What has Mr. Emmet to say of the treatment of the Irish people by the English Romanists from Henry II. down to and including the reign of Mary the First? He will scarcely find that the students of Irish history will agree with his statement.

There is another tale, legend or fact, in which, of course, a woman and her abduction from her husband, O'Roirke, Prince of Breffin, by Dermot MacMurrogh, King of Leinster, with her own consent many think, was the cause of the interposition of the English, and she is called the Irish Helen. Dermot fled to England and laid his case before the King, craving protection and swearing allegiance. Henry was too busily engaged in France to attend, but he did issue an edict offering his protection to all who might aid his trusted subject, Dermot, King of Leinster.

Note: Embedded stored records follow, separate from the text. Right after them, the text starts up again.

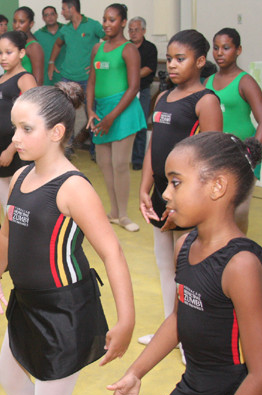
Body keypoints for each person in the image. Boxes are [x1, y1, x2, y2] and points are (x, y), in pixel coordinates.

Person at [0, 83, 135, 395]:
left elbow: (112, 253)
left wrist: (126, 320)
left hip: (64, 312)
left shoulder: (73, 187)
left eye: (26, 129)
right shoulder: (22, 177)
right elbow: (7, 235)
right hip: (25, 302)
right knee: (8, 376)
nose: (15, 138)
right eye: (14, 128)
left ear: (56, 132)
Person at [108, 132, 262, 395]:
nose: (165, 194)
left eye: (176, 183)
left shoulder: (241, 265)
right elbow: (178, 319)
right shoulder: (185, 245)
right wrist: (135, 373)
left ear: (217, 186)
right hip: (194, 387)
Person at [137, 29, 223, 350]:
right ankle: (170, 332)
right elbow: (152, 147)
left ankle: (192, 339)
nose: (172, 65)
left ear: (200, 62)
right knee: (165, 265)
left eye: (180, 59)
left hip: (188, 198)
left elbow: (211, 159)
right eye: (170, 58)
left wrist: (181, 202)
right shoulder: (162, 97)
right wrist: (146, 188)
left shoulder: (205, 101)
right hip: (162, 194)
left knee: (188, 270)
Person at [86, 4, 146, 233]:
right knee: (104, 164)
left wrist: (112, 116)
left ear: (122, 22)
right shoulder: (97, 49)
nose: (107, 24)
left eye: (112, 20)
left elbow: (134, 87)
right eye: (104, 19)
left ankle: (123, 215)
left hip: (123, 110)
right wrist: (90, 110)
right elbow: (91, 81)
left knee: (120, 164)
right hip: (101, 111)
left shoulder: (129, 50)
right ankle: (113, 212)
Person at [205, 27, 262, 233]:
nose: (219, 53)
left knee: (239, 210)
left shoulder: (245, 81)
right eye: (216, 48)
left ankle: (239, 248)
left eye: (226, 48)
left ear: (238, 50)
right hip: (216, 154)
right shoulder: (208, 81)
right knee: (216, 207)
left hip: (243, 154)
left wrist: (252, 154)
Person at [0, 30, 38, 209]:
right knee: (5, 201)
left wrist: (11, 150)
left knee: (22, 198)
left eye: (8, 52)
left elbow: (31, 119)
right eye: (0, 52)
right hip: (0, 148)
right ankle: (8, 235)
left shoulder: (25, 79)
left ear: (21, 53)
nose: (3, 57)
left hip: (19, 148)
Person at [47, 0, 105, 93]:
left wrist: (98, 62)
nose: (61, 13)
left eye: (63, 9)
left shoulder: (93, 25)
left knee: (90, 106)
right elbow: (58, 44)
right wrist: (51, 62)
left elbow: (111, 41)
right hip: (67, 78)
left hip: (87, 77)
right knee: (66, 106)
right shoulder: (65, 29)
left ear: (72, 9)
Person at [128, 17, 158, 171]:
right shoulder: (125, 47)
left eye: (136, 30)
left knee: (140, 124)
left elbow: (149, 68)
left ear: (144, 31)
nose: (133, 33)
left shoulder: (150, 48)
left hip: (142, 90)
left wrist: (131, 75)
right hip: (125, 91)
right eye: (131, 30)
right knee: (126, 125)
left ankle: (138, 159)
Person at [33, 6, 66, 86]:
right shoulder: (37, 35)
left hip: (65, 75)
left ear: (57, 15)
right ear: (43, 18)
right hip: (46, 78)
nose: (50, 17)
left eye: (52, 14)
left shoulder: (66, 30)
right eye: (46, 15)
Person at [13, 7, 45, 86]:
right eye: (14, 21)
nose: (17, 25)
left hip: (25, 95)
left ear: (31, 24)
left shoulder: (34, 47)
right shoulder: (14, 44)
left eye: (22, 22)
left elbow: (38, 82)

This aroused Richard, Earl of Chepstow, called "Strongbow," who for his assistance was to receive the hand of Dermot's daughter in marriage, and a settlement of all of that Irish King's property upon them and their children (a contract which was fulfilled), but Strongbow being tardy was anticipated by Robert Fitzstephens, who agreed to assist Dermot, and was to receive in payment the town of Wexford and adjoining lands, and he it was whose boats landed on this little beach, where the water murmurs so quietly to-night.

Dermot in his castle yonder at Ferns awaited the coming of these invaders, and promptly sent his natural son Donald with five hundred horse to join them, and so the game was played, and his throne restored to him.

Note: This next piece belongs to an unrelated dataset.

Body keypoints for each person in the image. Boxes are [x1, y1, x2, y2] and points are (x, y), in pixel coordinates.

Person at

Then came Strongbow, then Henry II. with his armies, and the English were here to stay.

Whatever the facts of the case are, it is certain that just here landed the first of the English, and from here spread their rule,—whether for good or ill is the great question of to-day in this island. There are no relics of the event, though there appear to be some earthworks which are thought of Celtic origin.

The leagues are not many which separate this cliff from Cardiganshire in Wales, and a friendly intercourse was kept up until Pope and King came together in solemn conclave.

One of that King's first acts was the bestowal of Dublin upon the "good citizens of my town of Bristol." The capital of a kingdom bestowed upon the traders of Bristol! The original of this gift is in the Record Office of Dublin castle.

Would it have been any satisfaction to those of the land which he had so oppressed to have known of the ending of this "Great King"? Dying at Chinon in a rage so terrible that even death could not smooth out the traces from his face, Henry II.'s body was plundered like the Conqueror's, and, like his, left stark naked. Shrouded at last in some cast-off garments, it was placed in its coffin, a rust-broken sceptre stuck in its hand, an old and meaningless ring of no value on its finger, while the crown on its brow was composed of a piece of gold fringe torn from a discarded robe of some court dame, who doubtless had curtsied to the ground many times before the living monarch. In such state, Henry II. was buried in the stately abbey of Fontevrault and promptly forgotten, though the wrongs he did Ireland lived on and on.